İhmalin ve Açgözlülüğün Eseri: Tesadüf Yangınlar!

Altan Adaçay
Diğer Yazarlar
İhmalin ve Açgözlülüğün Eseri: Tesadüf Yangınlar!
Antalya’mızın gözbebeği bölgeleri olan Muratpaşa, Güzelyalı ve Lara… Son aylarda adeta bir yangın kabusuna sahne oluyor. Üstelik bu yangınlar bir kez değil, aynı noktalarda üçüncü kez çıkıyor. Bu, artık “doğal” bir felaketin ötesinde durum olduğu şüphesini güçlendiriyor. Toplum vicdanında “kasten çıkarılmış olabilir mi?” sorusunu güçlü biçimde gündeme getiriyor. Alanya'nın Söğüt Yaylası ve Doğanca Mahallesi'nde yaşanan yangınlar da ormanlarla birlikte canımızı d akül etti adeta. Belirtmek gerekiyor ki Söğüt yangını CK Akdeniz'in sorumluluğunda olan elektrik trafosunda meydana gelen bir patlama sonucu başlıyor. Bunun bir yaptırımı olacak mı? Elbette ki hayır!
Başa dönersek yangınlar Tesadüf mü? Değil gibi duruyor. Çünkü yanan yerler, denize nazır ormanlık alanlar. Betonlaşmanın her gün yeni bir örneğine tanık olduğumuz bu coğrafyada, orman arazilerinin bir bir yok olması, ardından da bu alanların başka projelere tahsis edilmesi, artık kimse için şaşırtıcı değil. Herkes aynı şeyi konuşuyor ama yetkililer susuyor. Bu suskunluk, toplumu şüpheye daha da itiyor.
Yangınların ardı ardına çıktığı bölgelerin niteliklerine baktığımızda, bu alanların gelecekte lüks rezidanslar, oteller ya da villalarla dolup taşmayacağını kim garanti edebilir? Hele ki geçmişte benzeri olaylar sonrasında yapılaşmaya açılan orman alanlarını düşündüğümüzde…
Bu noktada, iktidarın yangın politikaları da sorgulanmalı. AKP hükümeti, yıllardır orman yangınlarıyla mücadelede sınıfta kalıyor. En temel ekipman olan yangın söndürme uçaklarının eksikliği bile başlı başına bir skandal.
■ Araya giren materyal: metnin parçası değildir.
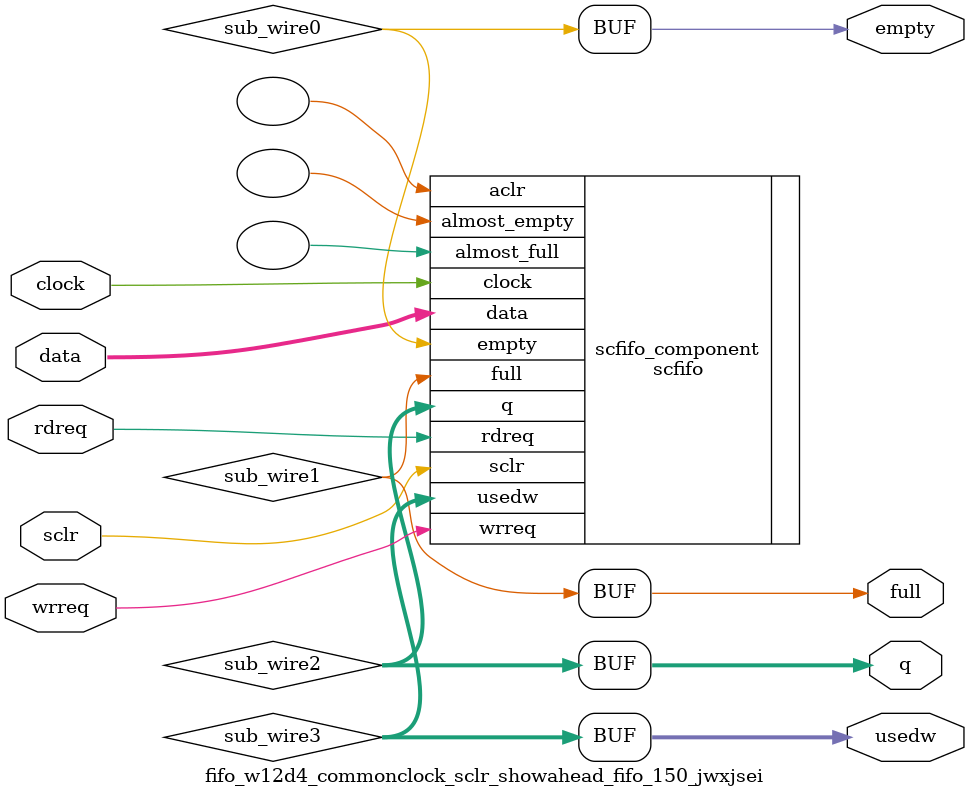
<source format=v>



`timescale 1 ps / 1 ps
// synopsys translate_on
module  fifo_w12d4_commonclock_sclr_showahead_fifo_150_jwxjsei  (
    clock,
    data,
    rdreq,
    sclr,
    wrreq,
    empty,
    full,
    q,
    usedw);

    input    clock;
    input  [11:0]  data;
    input    rdreq;
    input    sclr;
    input    wrreq;
    output   empty;
    output   full;
    output [11:0]  q;
    output [1:0]  usedw;

    wire  sub_wire0;
    wire  sub_wire1;
    wire [11:0] sub_wire2;
    wire [1:0] sub_wire3;
    wire  empty = sub_wire0;
    wire  full = sub_wire1;
    wire [11:0] q = sub_wire2[11:0];
    wire [1:0] usedw = sub_wire3[1:0];

    scfifo  scfifo_component (
                .clock (clock),
                .data (data),
                .rdreq (rdreq),
                .sclr (sclr),
                .wrreq (wrreq),
                .empty (sub_wire0),
                .full (sub_wire1),
                .q (sub_wire2),
                .usedw (sub_wire3),
                .aclr (),
                .almost_empty (),
                .almost_full ());
    defparam
        scfifo_component.add_ram_output_register  = "OFF",
        scfifo_component.intended_device_family  = "Arria 10",
        scfifo_component.lpm_numwords  = 4,
        scfifo_component.lpm_showahead  = "ON",
        scfifo_component.lpm_type  = "scfifo",
        scfifo_component.lpm_width  = 12,
        scfifo_component.lpm_widthu  = 2,
        scfifo_component.overflow_checking  = "ON",
        scfifo_component.underflow_checking  = "ON",
        scfifo_component.use_eab  = "ON";


endmodule



</source>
Her yaz aynı tartışmayı yaşıyoruz: “Neden uçak alınmıyor?”, “Neden yeterli ekipman yok?”, 'Ekipler 50-100 TL'lik kısa kollu tişörtlerle mi çalıştırılıyor.', Ekipler sahada ne kadar tecrübeli; Örneğin Gazipaşa Doğanca'da başlayan yangın bir evde başlıyor ama ekipler eve müdahale ederken alevlerin ormana sıçramasına engel olmak için gerekli önlemleri alamadıkları yönünde iddialar var. Durum nedir? Bu sorulara verilen yanıtlar ya yetersiz ya da hiç verilmiyor biliyoruz.
Oysa yangını söndürmek bir başarı sayılmamalı. Asıl başarı, yangını hiç çıkmadan önleyebilmektir. Bu da ancak bilimsel ormancılık politikaları, sürekli denetim, caydırıcı cezalar ve kararlı bir siyasi irade ile mümkündür. Yangın sezonu öncesinde alınmayan önlemler, sıcaklar bastırınca panikle atılan adımlar, her yıl aynı senaryoyu bize tekrar tekrar yaşatıyor.
Antalya yalnızca Türkiye'nin değil, dünyanın en değerli doğal hazinelerinden biri. Bu hazinelerin ateşe verilmesine seyirci kalamayız. Kamuoyunun duyarlılığı, basının özgürce soru sorması ve gerçeklerin üzerine gitmesi, bu sürecin en önemli sigortasıdır.
Unutmayalım: Yanan yalnızca ağaçlar değil, çocuklarımızın nefesi, geleceğimizin teminatıdır.